In a recent blog entry posted on February 20, 2014, FCC staff signaled the Commission’s intentions to propose changes to the E-rate program that will increase support for the deployment of Wi-Fi networks and services. Chairman Wheeler recently identified Wi-Fi service as one of two “transformative technologies” supporting the revolution in education (the other being the emergence of tablet computing platforms). In the blog post Commission staff outlines several elements of the current program that effectively limit support for deployment of Wi-Fi networks and services. Recognizing the problems with these kinds of limits, the Commission signaled its intent to address these problems via changes to the E-rate program.
Although Wi-Fi service is widely deployed in subscriber homes and businesses in many urban markets, its deployment in the nation’s schools and libraries is more limited.
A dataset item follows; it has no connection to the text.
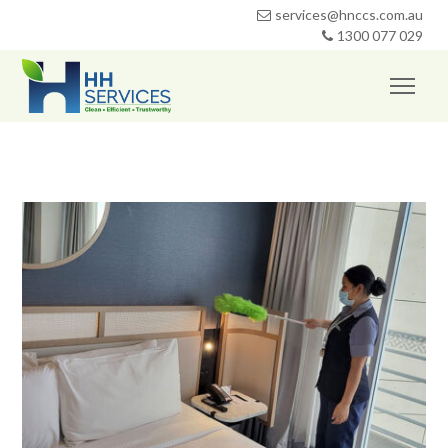
services@hnccs.com.au
1300 077 029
As the FCC recognizes, the current Priority 1 and Priority 2 construct of the E-rate program limits opportunities to fund Wi-Fi deployment, and in fact devalues Wi-Fi in favor of older, less dynamic technologies like paging and long distance service. As a result, there will not be any funds available for deploying Wi-Fi, and other priority 2 services, for funding year 2013.
In the coming weeks the FCC will offer specific proposals to modernize the E-rate program to better align funding with today’s broadband services and applications, such as to support the deployment of Wi-Fi networks and services. In conjunction with that proposal we also expect the Commission to outline proposals to redistribute some funding from schools and libraries in urban areas to those in rural areas, where Wi-Fi and other broadband services are often lacking.